Para Fux, Bolsonaro apenas cogitou medidas de exceção, mas “não aconteceu nada”, e a cogitação, por si só, não seria suficiente para uma condenação.
Apesar de sua condição de delator, Mauro Cid foi apontado por Fux como peça central nas articulações golpistas. O ministro destacou que o ex-ajudante não se limitou a funções administrativas e chegou a trocar mensagens com militares sobre monitoramento de autoridades, incluindo o ministro Alexandre de Moraes.
Além disso, Cid participou de reunião na casa de Braga Netto, onde, segundo a PGR, houve repasse de recursos para financiar a trama.
"Todos aqueles que queriam convencer o então presidente da República da necessidade de adotar ações concretas para abolição do Estado Democrático de Direito faziam solicitações e encaminhamentos por meio do colaborador", afirmou Fux.
Cid terá a pena reduzida por colaborar com a Justiça, mas deve ser condenado por tentativa de abolição violenta do Estado Democrático de Direito.
Braga Netto, general da reserva e candidato a vice na chapa de Bolsonaro, foi condenado por Fux pelo crime de tentativa de abolição violenta do Estado Democrático de Direito. A decisão amplia a maioria, já que Moraes e Dino também haviam votado pela condenação.
Outras acusações, como participação em organização criminosa armada e golpe de Estado, foram rejeitadas. O militar segue preso desde dezembro de 2024, acusado de obstruir investigações.
Fux absolveu o ex-comandante da Marinha Almir Garnier, acusado de participar de reuniões em que Bolsonaro teria apresentado minutas de medidas de exceção. Para o ministro, a simples presença em reuniões não configura crime.
"A conduta narrada na denúncia e atribuída ao réu Almir Garnier está muito longe de corresponder a de um membro de associação criminosa", justificou.

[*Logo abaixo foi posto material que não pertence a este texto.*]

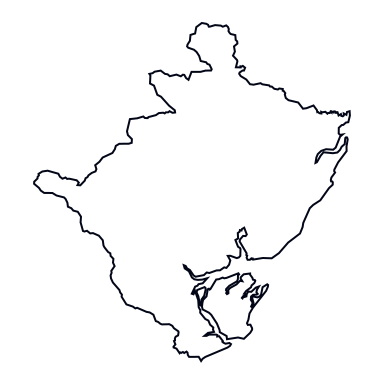 Angoche, Nampula, Mozambique (Albers equal-area conic projection)
{"feature_id": "85939544B28799715012212", "entity_name": "Angoche", "entity_type": "district", "adm_level": 2, "iso_a3": "MOZ", "parent_name": "Mozambique", "parent_adm1": "Nampula", "projection": "albers", "projection_center": [39.817, -16.095], "detail": "fine", "context": "isolated", "style": "outline", "palette": "ink", "viewbox_px": 384, "rotation_deg": 0, "n_neighbors": 0, "source": "geoboundaries", "source_scale": "gbopen_adm2", "svg_char_len": 5994}
<svg xmlns="http://www.w3.org/2000/svg" viewBox="0 0 384 384"><path d="M349.9,115.6L349.6,111.2L347.0,112.0L346.4,114.8L343.7,113.4L343.8,115.5L342.8,116.3L341.3,115.9L340.9,114.1L338.6,115.5L337.5,112.2L336.2,112.4L335.7,113.6L335.6,111.8L334.9,111.4L333.7,111.5L333.5,112.4L331.7,111.5L331.6,112.6L330.5,111.6L329.8,113.0L328.2,112.9L327.4,113.7L325.4,111.8L322.4,112.3L321.2,111.8L321.3,113.5L319.4,113.2L318.1,112.0L317.3,112.2L316.9,110.1L313.5,105.5L306.5,108.2L303.0,108.7L298.2,102.5L288.5,100.2L285.8,98.0L284.8,94.4L285.3,93.2L283.7,91.0L282.7,90.7L282.8,89.0L279.2,88.5L277.9,89.5L274.3,88.8L271.8,86.6L270.0,86.5L269.2,85.4L262.3,84.3L260.6,83.2L253.5,84.7L250.0,84.2L246.3,79.5L240.7,76.1L239.2,73.8L239.6,72.5L242.6,70.5L244.0,70.5L245.1,67.7L242.8,65.9L241.8,66.5L240.5,66.3L240.6,67.4L235.9,67.3L237.4,61.4L237.1,60.1L233.0,55.7L234.9,51.6L234.0,46.4L237.4,43.6L237.2,41.4L235.7,39.9L235.3,35.1L230.7,34.0L229.6,32.9L228.5,31.1L228.8,29.0L227.9,26.9L226.2,25.4L222.8,26.7L220.8,25.6L215.1,25.1L209.6,26.7L208.8,26.7L208.1,24.8L206.3,23.8L201.8,23.0L196.3,27.1L195.1,33.5L190.5,34.9L189.9,40.8L187.5,44.6L187.1,46.4L188.2,47.7L193.9,49.7L196.6,52.0L199.2,56.0L200.7,61.0L206.2,62.3L207.3,63.9L209.5,64.7L211.7,69.2L211.1,70.5L205.5,70.6L200.3,71.9L191.5,71.9L188.5,79.8L186.1,78.1L184.3,74.9L182.9,74.7L180.8,76.3L176.4,74.6L169.8,76.2L167.6,74.3L165.0,73.9L160.7,70.6L154.6,71.7L152.6,73.2L149.4,73.9L150.4,75.6L150.0,83.5L154.0,85.6L157.3,94.8L161.0,96.7L169.1,105.7L174.8,110.3L175.1,112.5L172.5,112.8L169.5,111.2L168.3,112.3L165.9,112.3L164.7,113.4L163.2,112.7L158.8,113.1L156.0,115.1L148.4,117.1L147.7,118.1L144.9,118.0L143.3,116.5L137.2,118.3L129.9,119.1L127.0,131.3L127.9,135.1L131.9,139.1L131.7,142.8L128.8,143.7L119.3,143.8L115.8,145.9L114.9,149.1L112.4,153.0L102.7,157.5L99.4,161.8L95.2,165.2L96.4,169.1L95.5,171.4L91.8,172.9L88.5,175.3L87.4,177.2L85.6,178.2L84.8,180.6L80.3,185.3L77.5,185.1L78.8,182.6L76.7,180.3L69.3,178.7L67.1,178.9L65.5,177.5L62.5,178.7L60.0,176.8L58.3,173.7L47.6,170.7L42.3,171.5L38.5,173.9L38.9,175.4L37.6,176.9L37.5,178.5L34.2,181.7L34.1,183.8L39.0,187.9L40.8,190.6L44.1,192.9L52.4,193.0L56.5,195.5L64.0,197.4L65.6,199.0L67.4,202.7L67.9,206.7L71.3,208.2L73.3,210.6L77.8,211.8L81.0,216.7L80.6,222.4L83.0,231.0L84.4,231.5L87.0,230.8L90.2,233.4L93.0,233.1L98.9,235.7L102.8,240.3L103.5,245.5L104.5,247.4L108.1,252.0L110.3,253.3L110.6,255.9L113.4,258.8L113.0,262.7L114.6,266.1L111.3,270.9L111.6,272.8L110.6,275.4L111.0,278.4L112.9,282.5L119.4,290.0L120.2,292.5L121.9,294.6L121.6,296.7L126.4,304.4L132.9,306.6L135.3,308.4L137.1,307.8L146.6,311.9L149.6,312.4L153.4,314.7L155.8,321.1L158.1,321.9L160.4,323.8L162.0,324.4L169.3,324.2L172.3,325.8L173.9,328.2L178.3,331.3L178.6,332.3L178.1,335.4L175.7,336.7L174.9,338.3L175.0,340.3L174.0,341.0L175.4,344.4L173.5,346.7L173.6,347.5L176.5,348.6L179.6,353.2L180.2,352.4L181.2,352.9L182.9,352.0L184.2,353.0L186.5,351.6L187.5,352.6L187.8,354.9L189.1,356.9L198.7,356.8L201.1,361.0L202.6,358.8L205.4,356.9L227.4,347.6L230.0,345.9L231.0,344.1L229.4,343.0L225.5,343.7L223.4,342.7L222.4,341.8L222.9,341.1L219.1,336.2L217.2,336.5L217.3,335.0L216.3,334.6L209.2,334.6L206.5,335.9L204.4,335.9L208.0,332.9L214.0,331.9L213.0,329.5L213.3,327.5L210.1,324.7L208.4,320.6L205.3,319.0L200.2,312.7L200.3,310.2L198.7,307.2L198.2,300.1L195.1,291.1L193.5,294.3L191.8,293.7L195.2,286.6L197.5,285.7L198.5,284.2L202.7,283.3L207.3,278.2L202.3,279.6L197.8,279.9L194.3,279.3L191.9,277.4L188.9,271.2L184.7,268.4L183.8,265.2L185.7,266.0L187.1,268.4L189.9,270.0L193.6,275.5L195.6,276.7L203.9,275.1L206.7,272.5L209.3,273.0L216.6,270.4L220.0,270.3L224.2,267.4L226.4,267.9L229.1,264.7L230.3,260.4L227.8,255.9L230.3,255.8L236.8,258.1L238.9,257.4L240.3,255.9L240.5,249.2L240.1,248.1L238.0,246.7L235.4,240.0L238.1,238.5L237.8,233.0L239.6,231.7L239.9,230.1L241.5,230.5L241.9,229.1L244.2,227.7L246.8,234.5L245.6,236.1L243.1,235.9L240.1,239.4L239.6,241.4L246.6,253.3L246.3,255.0L247.2,255.6L246.6,257.7L247.6,259.8L249.9,259.8L251.4,258.3L252.4,258.5L251.9,259.2L253.0,259.6L262.8,258.0L271.7,258.3L279.0,253.1L288.1,242.6L300.0,233.5L302.6,227.1L303.3,222.8L309.8,208.2L313.2,204.9L320.3,200.3L329.0,188.1L332.7,184.7L332.8,182.3L332.3,181.5L331.1,181.4L330.8,180.0L331.4,177.5L335.1,172.5L334.2,171.2L334.3,169.7L338.1,162.4L346.6,151.1L346.5,146.5L347.7,139.4L347.1,137.5L346.1,137.3L345.3,138.0L344.7,144.1L341.7,146.7L340.0,149.9L337.4,152.5L333.0,153.2L323.5,152.3L320.7,155.6L316.9,162.2L315.5,162.9L316.4,157.4L317.8,154.1L321.2,150.9L326.1,149.2L333.2,149.7L335.7,147.6L340.1,136.6L342.6,134.5L340.1,134.9L338.7,133.5L338.8,127.8L341.7,125.1L343.3,124.9L346.0,122.5L348.3,122.2L349.9,115.6ZM237.9,279.2L238.0,275.4L239.1,274.4L238.4,273.3L226.5,277.9L224.2,278.3L222.7,277.6L218.8,279.2L216.2,279.5L210.4,289.1L209.7,289.6L208.9,288.7L207.8,289.2L206.5,296.4L203.1,299.9L202.4,302.9L202.0,306.7L202.6,309.4L209.1,312.8L211.3,314.9L216.9,323.5L219.6,330.1L219.8,332.2L226.6,336.0L227.0,339.2L238.0,337.5L243.9,338.8L250.2,332.8L252.1,329.7L252.1,328.2L250.4,324.7L247.8,324.9L247.0,323.2L248.4,319.7L249.5,313.5L252.9,307.7L266.1,290.9L267.9,286.7L268.1,285.0L267.2,284.3L262.6,287.2L261.1,294.5L259.8,296.3L257.3,297.4L253.3,296.5L251.9,296.9L253.6,303.2L253.0,305.3L250.8,307.3L252.7,302.9L250.8,299.8L251.1,296.5L253.1,294.8L256.8,294.6L257.7,293.9L256.4,292.2L257.0,289.6L258.9,286.5L255.8,287.6L251.3,291.8L248.2,291.6L246.7,294.2L246.4,296.4L243.0,297.4L242.5,298.4L241.9,297.9L243.2,296.1L245.7,295.1L245.4,294.1L244.1,293.8L246.1,291.0L251.0,287.3L251.6,285.4L254.3,283.1L255.3,280.8L254.9,280.1L252.9,279.6L252.4,277.8L250.1,274.7L250.1,273.5L243.7,274.3L240.7,277.3L240.7,278.7L242.3,281.2L240.0,280.8L236.5,284.4L230.4,287.8L228.3,289.8L228.4,293.3L227.0,294.1L226.2,293.1L227.0,291.3L226.0,290.2L226.2,289.0L229.3,285.8L237.0,281.3L237.9,279.2ZM201.3,305.9L201.5,299.6L204.2,295.7L205.6,289.8L205.5,288.0L204.6,287.1L197.2,290.0L196.6,292.4L198.3,296.2L200.1,305.0L201.3,305.9Z" fill="none" stroke="#020617" stroke-width="2"/></svg>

O general Augusto Heleno, ex-ministro do GSI, também foi absolvido. Fux minimizou anotações encontradas em sua agenda durante operações da Polícia Federal:
“Não é possível punir rascunhos privados”, disse.
Além de Bolsonaro, Heleno e Garnier, Fux votou pela absolvição de outros nomes importantes da gestão do ex-presidente:
Paulo Sergio Nogueira, ex-ministro da Defesa, por falta de provas de envolvimento em organização criminosa;
Anderson Torres, ex-ministro da Justiça, por não haver indícios de proximidade com os militares envolvidos;
Alexandre Ramagem, ex-diretor da Abin e atual deputado federal, beneficiado ainda pela suspensão de parte das acusações devido ao mandato parlamentar.
Com os votos de Zanin e Cármen Lúcia ainda pendentes, o resultado definitivo do julgamento deve sair nesta quinta (11). A decisão tem peso político e jurídico, já que envolve diretamente a responsabilidade do ex-presidente Jair Bolsonaro e de seus aliados mais próximos nos episódios de tentativa de golpe após as eleições de 2022.